I am busy writing all of these books I have thought about since I ventured into Surname Studies back in 2003 and mostly when DNA became the driver of my genealogical pursuits around 2005 after the Pincombe Profile was completed. George DeKay would be amazed to see the result of his persuading me to write the Pincombe Profile for sure. The Siderfin book revised and published. Blake and Pencombe books in the starting phases. Buller book on the back burner. Rawlings being thought about occasionally but one of my third cousins in Australia has written up quite a bit on the Rawlings. Then I get back another generation and I have Knight (Winterbourne villages, Dorset), Cotterill (Kimpton, Hampshire it appears but not conclusive on the surname)?, Gray (Holme on the Wolds, East Riding of Yorkshire), Taylor (Birmingham family, shoe/boot maker - a small company, was contacted by a descendant which was interesting). Would I ever take up books on these four lines? The Gray is written up by my cousin George DeKay but he wanted to revise and update it and I said I would help him if he wanted but he passed away and COVID did rather get in the way of that. That would mean a revise and update of his book but I wouldn't do all the families that he did without other contributors - I do not know most of them actually. For me it would be a Gray-Routledge book perhaps looking at the descendants of the Routledge family here plus my research back in Bewcastle. My cousin though has a lot of work on line for the family beyond Bewcastle back into the Highlands of Scotland. There have been books on the various Knight families and I rather think I would need to be on the spot to do that one as there are a lot of Knight families and the same goes for Taylor I expect. The next generation (2x great grandparents - would be Farmer (Collingbourne Kingston, Wiltshire), Butt (Winterbourne villages, Dorset), Sherwood (Cotterill married Sherwood at Kimpton)??, Lywood (there is a one name study for Lywood and Warwick Lywood has done great work for sure), Rew (same areas as Siderfin, have done some work on this line because of the Siderfin book and just interest), Routledge (my cousin (perhaps 7th) Thomas Routledge is doing a wonderful job with this family in England), Welch (huge family although I have traced my line back into Rugley Staffordshire several generations) and Roberts (Bickenhill, Warwickshire for a couple of generations before Birmingham).

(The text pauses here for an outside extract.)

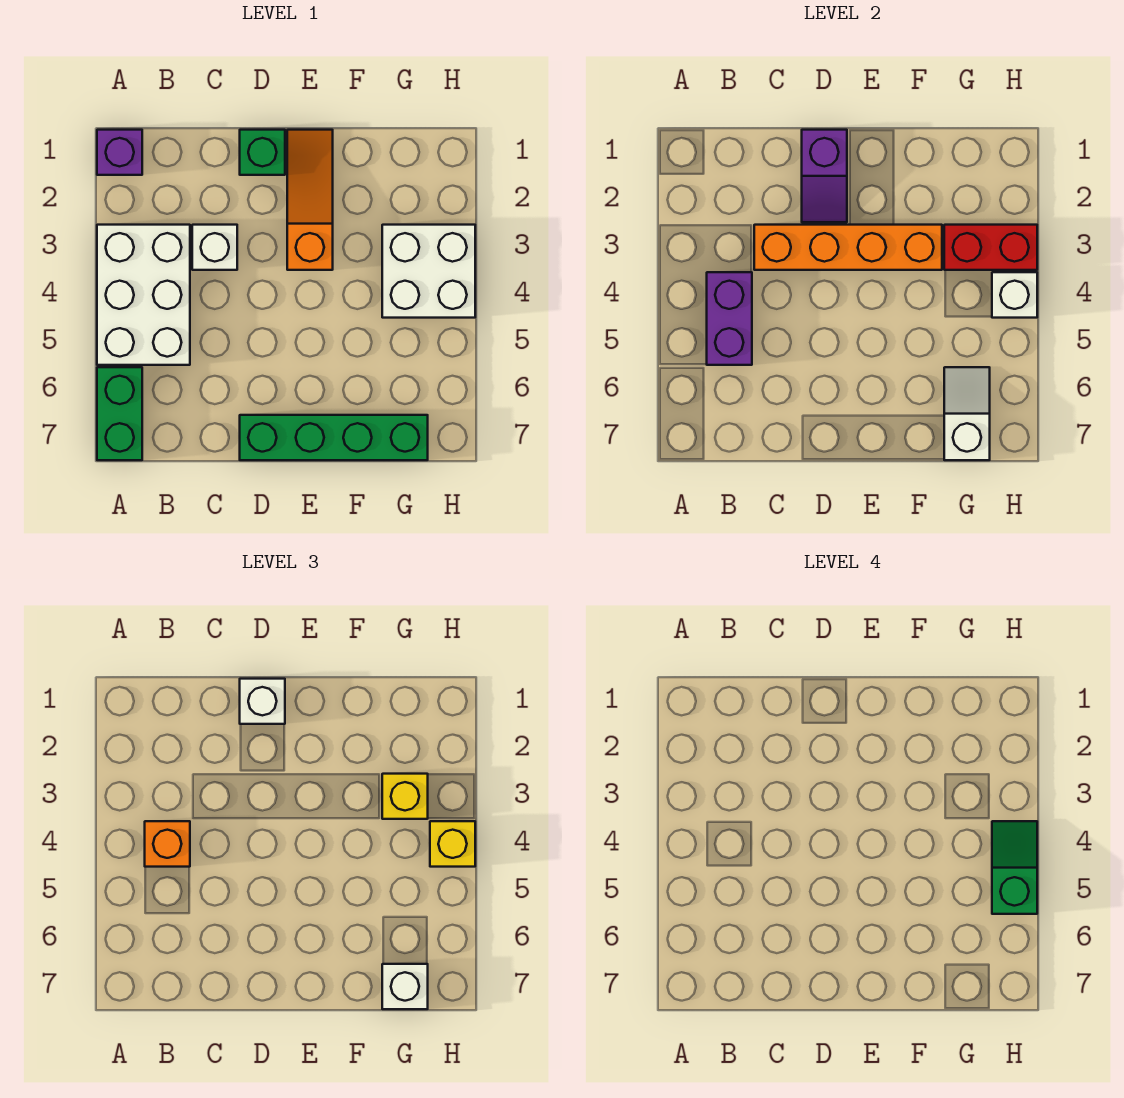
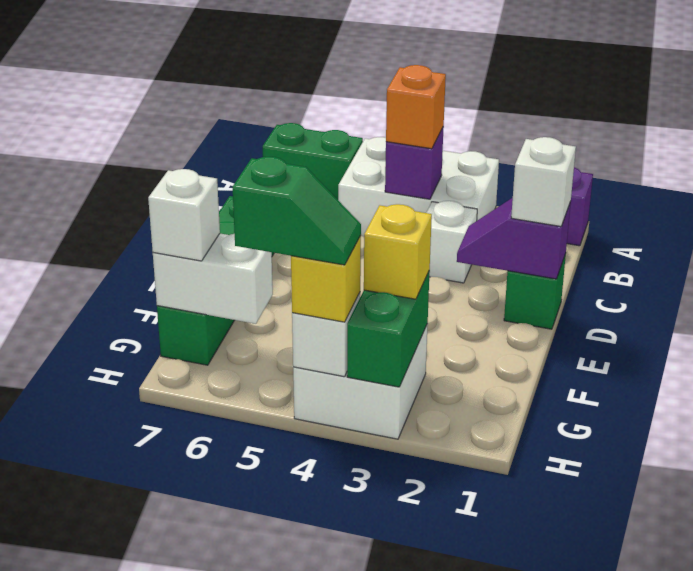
purple 1x2 brick [707,272,752,365] -> purple 1x1 brick [385,127,444,199]
orange 1x4 brick [754,225,942,270] -> none
orange 1x3 slope [287,130,333,270] -> none
red 1x2 brick [944,225,1037,270] -> green 1x2 brick [347,270,430,387]
white 1x2 slope [944,367,990,460] -> white 1x2 brick [153,234,273,324]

Perhaps one can go to far back! I think at this point (3x great grandparents) I would become selective and pick some of the unusual 4th great grandparents and further back surnames and work on them - Cheatle (Ashby de la Zouch, Leicestershire), Croxall (Bickenhill, Warwickshire), Lawley (Wellington, Shropshire), Hemsley (Southwark, Surrey), Sproxton (Hutton Cranswick, East Riding of Yorkshire), Charlie/Charly (Combe Martin, Devon) and the list keeps going back! But there is just one lifetime for each of us and we do what we get done for sure. I did learn that from Edward who enjoyed the OGS now Ontario Ancestors Ottawa Branch so very much. He never really missed a meeting all those years before COVID taking me along after he got tired and his friend became ill and he found the drive home long. He loved being able to go and do the things he wanted to do anytime that he wanted knowing I was quite content that he enjoy his life. I loved all that precious time at home after I retired working away on Surname Studies which in itself is rather amazing being very late to arrive at an interest in such things. His greatest regret was not traveling across the ocean much much earlier - like when I proposed we backpack around the British Isles and Europe after he finished his PhD in 1970. It would have been fun for sure.
On to the day. This is basement cleaning day and today work on the Blake book - looking at Andover and area.